Exercise
From the data below, copy word for word only the part that opens with the line containing "country: French Guiana" and closes with the line containing "scientific name: Amelanchier canadensis", both lines included.

Collection entries
-*-

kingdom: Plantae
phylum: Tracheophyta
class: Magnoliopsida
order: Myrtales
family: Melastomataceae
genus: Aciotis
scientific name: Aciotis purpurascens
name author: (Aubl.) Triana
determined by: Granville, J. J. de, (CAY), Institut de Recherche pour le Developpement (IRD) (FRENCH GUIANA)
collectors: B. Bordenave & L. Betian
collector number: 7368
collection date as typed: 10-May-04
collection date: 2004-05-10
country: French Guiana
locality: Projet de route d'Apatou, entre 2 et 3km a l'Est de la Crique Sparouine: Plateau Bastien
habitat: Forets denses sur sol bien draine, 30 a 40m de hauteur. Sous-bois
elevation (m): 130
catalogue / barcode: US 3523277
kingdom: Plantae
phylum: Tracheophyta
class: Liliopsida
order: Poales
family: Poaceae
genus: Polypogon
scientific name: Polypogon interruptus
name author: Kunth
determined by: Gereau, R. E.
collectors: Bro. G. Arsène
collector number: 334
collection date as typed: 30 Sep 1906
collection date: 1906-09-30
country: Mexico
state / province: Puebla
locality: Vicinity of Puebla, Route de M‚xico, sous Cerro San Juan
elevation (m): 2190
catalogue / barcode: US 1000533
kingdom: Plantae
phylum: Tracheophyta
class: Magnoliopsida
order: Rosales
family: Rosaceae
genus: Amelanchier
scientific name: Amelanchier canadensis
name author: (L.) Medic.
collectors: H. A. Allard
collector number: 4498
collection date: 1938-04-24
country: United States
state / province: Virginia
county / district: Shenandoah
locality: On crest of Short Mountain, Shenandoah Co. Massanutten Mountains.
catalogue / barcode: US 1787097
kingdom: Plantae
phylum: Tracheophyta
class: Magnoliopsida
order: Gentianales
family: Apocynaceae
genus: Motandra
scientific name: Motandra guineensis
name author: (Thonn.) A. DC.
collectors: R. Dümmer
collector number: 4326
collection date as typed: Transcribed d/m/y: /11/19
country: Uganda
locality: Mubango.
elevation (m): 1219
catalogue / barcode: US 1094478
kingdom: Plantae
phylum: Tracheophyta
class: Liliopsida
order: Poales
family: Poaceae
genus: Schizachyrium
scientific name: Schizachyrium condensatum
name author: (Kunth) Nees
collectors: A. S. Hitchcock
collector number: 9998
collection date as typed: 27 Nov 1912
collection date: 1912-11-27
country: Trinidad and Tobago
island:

-*-

Result below
country: French Guiana
locality: Projet de route d'Apatou, entre 2 et 3km a l'Est de la Crique Sparouine: Plateau Bastien
habitat: Forets denses sur sol bien draine, 30 a 40m de hauteur. Sous-bois
elevation (m): 130
catalogue / barcode: US 3523277
kingdom: Plantae
phylum: Tracheophyta
class: Liliopsida
order: Poales
family: Poaceae
genus: Polypogon
scientific name: Polypogon interruptus
name author: Kunth
determined by: Gereau, R. E.
collectors: Bro. G. Arsène
collector number: 334
collection date as typed: 30 Sep 1906
collection date: 1906-09-30
country: Mexico
state / province: Puebla
locality: Vicinity of Puebla, Route de M‚xico, sous Cerro San Juan
elevation (m): 2190
catalogue / barcode: US 1000533
kingdom: Plantae
phylum: Tracheophyta
class: Magnoliopsida
order: Rosales
family: Rosaceae
genus: Amelanchier
scientific name: Amelanchier canadensis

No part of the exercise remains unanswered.